What’s the result of running the following code?

The finally block, if used, is placed after a try block and the catch blocks that follow it. The finally block contains code that will be run whether or not an exception is thrown in a try block. The general syntax looks like:

public static void main(String[ ] args) {

int i=1;
int j=1;

try
{
	i++; //becomes 2
	j--; //becomes 0

	if (i/j > 1)
	{
		i++;
	}
}

catch(ArithmeticException e)
{
	System.out.println("arithmetic error.");
}

catch(ArrayIndexOutOfBoundsException e)
{

	System.out.println("Array index out of bounds");
}

catch(Exception e)
{
	System.out.println("generic exception.");
}

finally
{

	System.out.println("In the finally block");

}
}

As you can see in the comments above, the variable i becomes equal to 2 and the variable j becomes equal to 0. This means that in the "if(i/j > 1)" statement that follows, 2 will be divided by 0.

Of course, dividing by 0 is not allowed and should throw an exception under normal circumstances, but the question is whether an exception will still be thrown even though the division being done here is inside an if statement.

And the answer is yes – an exception will still be thrown.

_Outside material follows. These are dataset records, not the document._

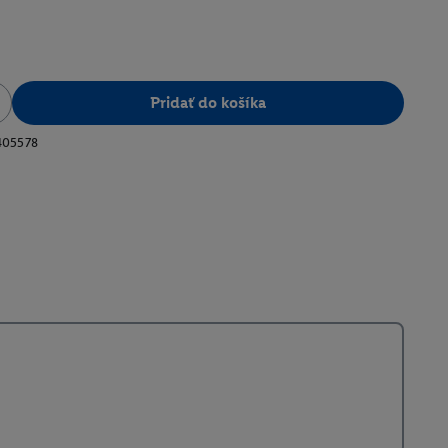
Pridať do košíka
405578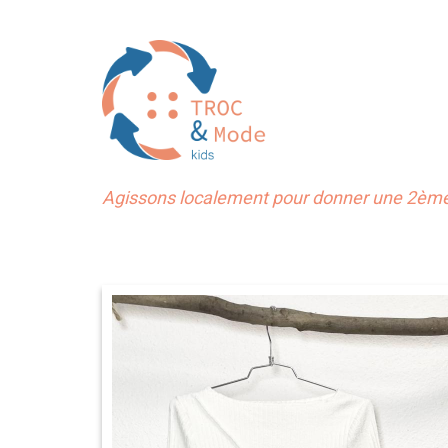
Agissons localement pour donner une 2ème 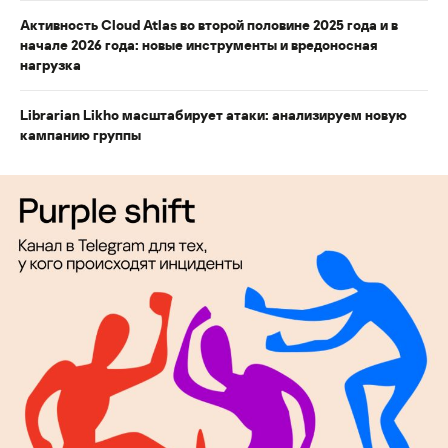
Активность Cloud Atlas во второй половине 2025 года и в
начале 2026 года: новые инструменты и вредоносная
нагрузка
Librarian Likho масштабирует атаки: анализируем новую
кампанию группы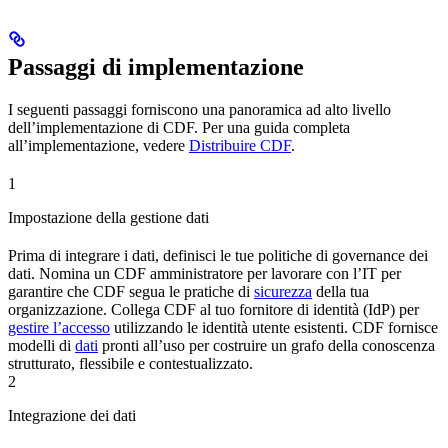
Passaggi di implementazione
I seguenti passaggi forniscono una panoramica ad alto livello
dell’implementazione di CDF. Per una guida completa
all’implementazione, vedere
Distribuire CDF
.
1
Impostazione della gestione dati
Prima di integrare i dati, definisci le tue politiche di
governance dei
dati
. Nomina un
CDF
amministratore
per lavorare con l’IT per
garantire che
CDF
segua le pratiche di
sicurezza
della tua
organizzazione. Collega
CDF
al tuo fornitore di identità (
IdP
) per
gestire l’accesso
utilizzando le identità utente esistenti.
CDF
fornisce
modelli di
dati
pronti all’uso per costruire un
grafo della conoscenza
strutturato, flessibile e contestualizzato.
2
Integrazione dei dati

The exception that gets thrown when a division by 0 is done is the ArithmeticException. So, the first thing that gets printed out is "arithmetic error".

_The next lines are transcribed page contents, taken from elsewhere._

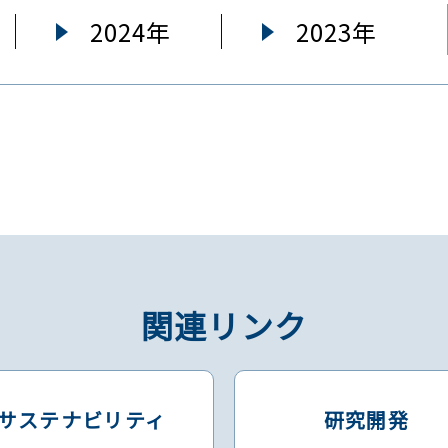
2024年
2023年
関連リンク
サステナビリティ
研究開発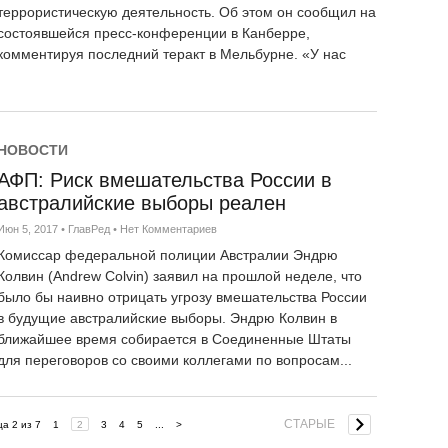
террористическую деятельность. Об этом он сообщил на
состоявшейся пресс-конференции в Канберре,
комментируя последний теракт в Мельбурне. «У нас
НОВОСТИ
АФП: Риск вмешательства России в
австралийские выборы реален
Июн 5, 2017
•
ГлавРед
•
Нет Комментариев
Комиссар федеральной полиции Австралии Эндрю
Колвин (Andrew Colvin) заявил на прошлой неделе, что
было бы наивно отрицать угрозу вмешательства России
в будущие австралийские выборы. Эндрю Колвин в
ближайшее время собирается в Соединенные Штаты
для переговоров со своими коллегами по вопросам...
СТАРЫЕ
а 2 из 7
1
2
3
4
5
...
>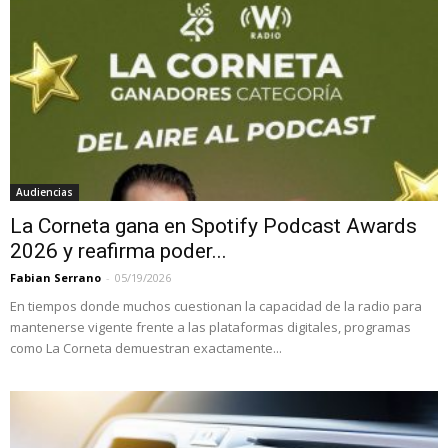
Audiencias
La Corneta gana en Spotify Podcast Awards
2026 y reafirma poder...
Fabian Serrano
-
05/19/2026
En tiempos donde muchos cuestionan la capacidad de la radio para
mantenerse vigente frente a las plataformas digitales, programas
como La Corneta demuestran exactamente...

The next question is whether the finally block actually executes. If you read this question then you would know the answer. But, in case you haven’t read that – the answer is yes, the finally block will execute in this code.

This means that the output after running this code will be: "arithmetic error In the finally block".

It’s worth noting that if we didn’t have the "catch(ArithmeticException e)" block in the code above, then the exception would have just been caught by the "catch(Exception e)" block and the output would have been "generic exception. In the finally block".